Qatar’s leaders insist they will still see the west as an ally and not just a location for investments. In a sign of Qatar’s importance to the US, Joe Biden in January officially appointed Qatar as a non-Nato strategic ally, a status few countries enjoy.
But it knows the enemies that surround it in the region may have withdrawn only temporarily and could return if, for instance, Donald Trump is re-elected. It was Trump who in effect give his blessing to a Saudi-led effort launched in June 2017 to throttle the country’s independence by imposing a land, sea and air boycott. From that point, anything was fair game, including Qatar’s World Cup bid, as the two sides hacked into each other’s internet, spread disinformation and rendered the Gulf Cooperation Council obsolete.
Qatar, with its innovative Al Jazeera channel, had during the Arab spring infuriated Riyadh by showing its independent streak in backing Muslim Brotherhood groups in Libya, Syria and Egypt.
Qatar may well have only survived as an independent state because two members of the Republican administration, Rex Tillerson and Jim Mattis, managed to quell Trump’s support for the Saudi campaign. They pointed out that Qatar, far from being a pro-terrorism state, hosted the largest no-conditions-asked airbase in the Gulf, something Trump, enveloped in ignorance but courted by the Saudis, had overlooked.
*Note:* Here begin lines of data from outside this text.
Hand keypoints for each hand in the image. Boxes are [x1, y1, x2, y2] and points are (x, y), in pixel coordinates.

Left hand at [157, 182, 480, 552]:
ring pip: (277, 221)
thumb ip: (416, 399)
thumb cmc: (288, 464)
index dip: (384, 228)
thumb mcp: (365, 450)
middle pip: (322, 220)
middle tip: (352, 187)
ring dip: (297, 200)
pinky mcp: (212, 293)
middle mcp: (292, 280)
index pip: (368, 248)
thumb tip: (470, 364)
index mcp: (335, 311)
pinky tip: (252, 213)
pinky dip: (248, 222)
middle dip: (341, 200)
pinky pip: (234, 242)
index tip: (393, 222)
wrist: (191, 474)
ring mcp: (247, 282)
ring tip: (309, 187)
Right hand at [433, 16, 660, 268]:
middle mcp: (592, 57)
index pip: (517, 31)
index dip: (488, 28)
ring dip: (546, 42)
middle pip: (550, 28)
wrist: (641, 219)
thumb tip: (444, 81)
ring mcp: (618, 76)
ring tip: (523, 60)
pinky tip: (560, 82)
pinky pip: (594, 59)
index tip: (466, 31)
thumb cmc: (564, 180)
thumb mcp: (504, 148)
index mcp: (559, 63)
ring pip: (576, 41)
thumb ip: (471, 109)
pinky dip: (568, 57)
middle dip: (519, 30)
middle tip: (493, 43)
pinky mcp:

Since the end of the blockade in 2021, the core differences in the Gulf remain. Qatar has continued to base its approach to geopolitical security on gas, soft-power projects such as the World Cup, and ferocious international diplomacy.
Qatar’s foreign ministry acts like a mini UN mediation service, hosting radical groups such as Hamas and the Taliban, not out of support but instead in pursuit of conflict resolution and dialogue. From Darfur to Afghanistan to Iran, it offers its services with mixed outcomes.
It is an irony that this advocate of dialogue and mutual understanding has found it impossible to stop the World Cup turning into such a divisive event.